### [Document]
....

Rowing competitions at the 2022 Bolivarian Games in Valledupar, Colombia were held from 25 to 27 June 2022 at Ciénaga de Zapatosa in Chimichagua, a sub-venue outside Valledupar.

Twelve medal events were scheduled to be contested, six for each men and women. The rowing competitions included the following sculling events for both men and women: singles, lightweight singles, doubles, lightweight doubles, quads and lightweight quads. A total of 74 athletes (40 men and 34 women) will compete in the events. The events were open competitions without age restrictions.

Chile, who were the competition defending champions after Santa Marta 2017, won the rowing competitions again after winning 6 of the 12 gold medals at stake.

Participating nations
A total of 7 nations (4 ODEBO nations and 3 invited) registered athletes for the rowing competitions. Each nation was able to enter one boat per event and a maximum of 16 athletes (8 per gender). The participation of athletes from Ecuador was expected, but finally they were not registered.

....

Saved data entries

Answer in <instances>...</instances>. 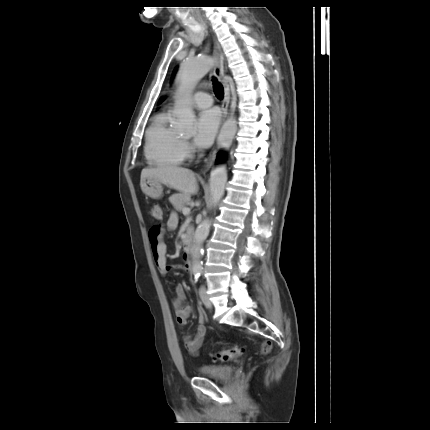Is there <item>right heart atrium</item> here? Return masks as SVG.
I'll return each instance as SVG.
<instances>
[{
    "label": "right heart atrium",
    "instance_id": "right-heart-atrium-1",
    "mask_svg": "<svg viewBox=\"0 0 430 430\" xmlns=\"http://www.w3.org/2000/svg\"><path fill=\"white\" fill-rule=\"evenodd\" d=\"M182 147H183V150H184V152H185L186 154H189V153H191V152H192V147L190 146V144H189L188 142L183 141V142H182Z\"/></svg>",
    "mask_w": 430,
    "mask_h": 430
}]
</instances>
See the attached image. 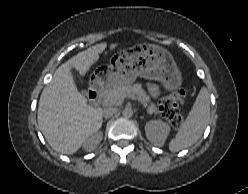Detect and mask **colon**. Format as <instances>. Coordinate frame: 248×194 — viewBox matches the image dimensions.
Returning a JSON list of instances; mask_svg holds the SVG:
<instances>
[{
  "label": "colon",
  "instance_id": "colon-1",
  "mask_svg": "<svg viewBox=\"0 0 248 194\" xmlns=\"http://www.w3.org/2000/svg\"><path fill=\"white\" fill-rule=\"evenodd\" d=\"M189 90L178 88L173 90L169 95L164 97L160 102V112L175 128H179L184 116L180 112V106L184 103Z\"/></svg>",
  "mask_w": 248,
  "mask_h": 194
}]
</instances>
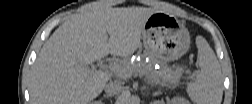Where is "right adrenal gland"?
<instances>
[{"mask_svg":"<svg viewBox=\"0 0 252 104\" xmlns=\"http://www.w3.org/2000/svg\"><path fill=\"white\" fill-rule=\"evenodd\" d=\"M110 94H104L103 97H110Z\"/></svg>","mask_w":252,"mask_h":104,"instance_id":"right-adrenal-gland-1","label":"right adrenal gland"}]
</instances>
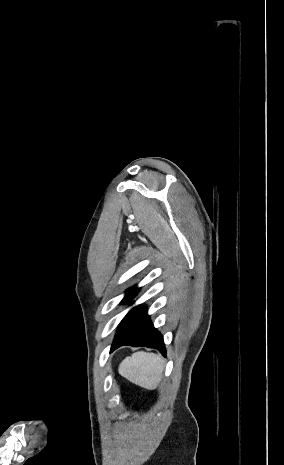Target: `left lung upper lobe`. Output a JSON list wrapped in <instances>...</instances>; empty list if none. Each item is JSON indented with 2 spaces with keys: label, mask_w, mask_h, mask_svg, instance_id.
Listing matches in <instances>:
<instances>
[{
  "label": "left lung upper lobe",
  "mask_w": 284,
  "mask_h": 465,
  "mask_svg": "<svg viewBox=\"0 0 284 465\" xmlns=\"http://www.w3.org/2000/svg\"><path fill=\"white\" fill-rule=\"evenodd\" d=\"M138 291L139 289L136 287H132L126 290V295L124 299L122 300V303H128L132 298H134V296L137 294Z\"/></svg>",
  "instance_id": "5c2ea615"
}]
</instances>
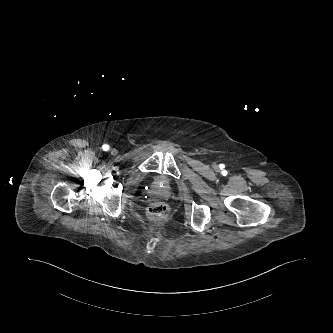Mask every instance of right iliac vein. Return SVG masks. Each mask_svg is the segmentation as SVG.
<instances>
[{
  "label": "right iliac vein",
  "instance_id": "obj_1",
  "mask_svg": "<svg viewBox=\"0 0 333 333\" xmlns=\"http://www.w3.org/2000/svg\"><path fill=\"white\" fill-rule=\"evenodd\" d=\"M110 153H111L112 155H116V154L118 153V151H117V149L112 148V149L110 150Z\"/></svg>",
  "mask_w": 333,
  "mask_h": 333
}]
</instances>
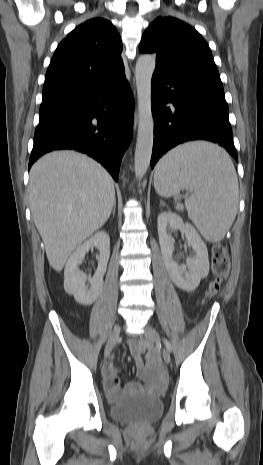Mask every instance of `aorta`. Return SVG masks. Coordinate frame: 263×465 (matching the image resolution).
<instances>
[{"label": "aorta", "mask_w": 263, "mask_h": 465, "mask_svg": "<svg viewBox=\"0 0 263 465\" xmlns=\"http://www.w3.org/2000/svg\"><path fill=\"white\" fill-rule=\"evenodd\" d=\"M156 65L155 55H141L135 67V79L138 98L139 124L134 158V171L141 179L150 165L154 121L151 111V80Z\"/></svg>", "instance_id": "obj_1"}]
</instances>
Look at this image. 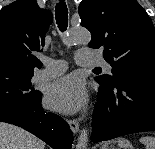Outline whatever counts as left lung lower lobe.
<instances>
[{
    "mask_svg": "<svg viewBox=\"0 0 155 149\" xmlns=\"http://www.w3.org/2000/svg\"><path fill=\"white\" fill-rule=\"evenodd\" d=\"M99 83L92 121L94 143L155 131V70L133 71L112 85Z\"/></svg>",
    "mask_w": 155,
    "mask_h": 149,
    "instance_id": "left-lung-lower-lobe-1",
    "label": "left lung lower lobe"
}]
</instances>
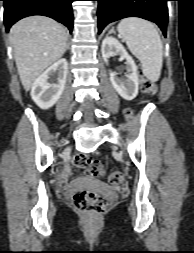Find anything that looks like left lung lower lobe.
Segmentation results:
<instances>
[{
	"label": "left lung lower lobe",
	"mask_w": 194,
	"mask_h": 253,
	"mask_svg": "<svg viewBox=\"0 0 194 253\" xmlns=\"http://www.w3.org/2000/svg\"><path fill=\"white\" fill-rule=\"evenodd\" d=\"M98 1V32L110 22L140 17L155 22L166 37L169 0H96Z\"/></svg>",
	"instance_id": "1"
}]
</instances>
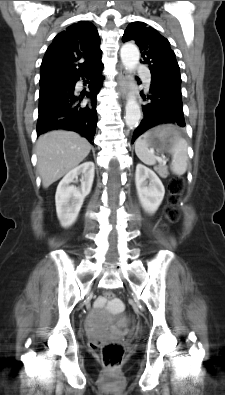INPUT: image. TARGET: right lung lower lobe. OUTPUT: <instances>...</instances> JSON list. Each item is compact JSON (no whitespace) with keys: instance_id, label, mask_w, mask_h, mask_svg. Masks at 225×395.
Here are the masks:
<instances>
[{"instance_id":"obj_1","label":"right lung lower lobe","mask_w":225,"mask_h":395,"mask_svg":"<svg viewBox=\"0 0 225 395\" xmlns=\"http://www.w3.org/2000/svg\"><path fill=\"white\" fill-rule=\"evenodd\" d=\"M102 70L103 64L100 61L88 72L69 77L40 91L37 136L49 130L65 129L80 133L94 144L92 140L97 125L96 96L104 79ZM80 76L92 79L89 92H75V83ZM85 96L92 100L90 105L81 104Z\"/></svg>"}]
</instances>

....

### [Exercise instructions]
**a)** List the sculling events that the rowing article says were held for both men and women.
**b)** Reproduce the stretch of the rowing article from "Participating nations" through "were not registered.".
These rows are separate material, unrelated to the rowing article.

### [Results of the exercise]
**a)** Singles, lightweight singles, doubles, lightweight doubles, quads, lightweight quads

**b)**
Participating nations
A total of 7 nations (4 ODEBO nations and 3 invited) registered athletes for the rowing competitions. Each nation was able to enter one boat per event and a maximum of 16 athletes (8 per gender). The participation of athletes from Ecuador was expected, but finally they were not registered.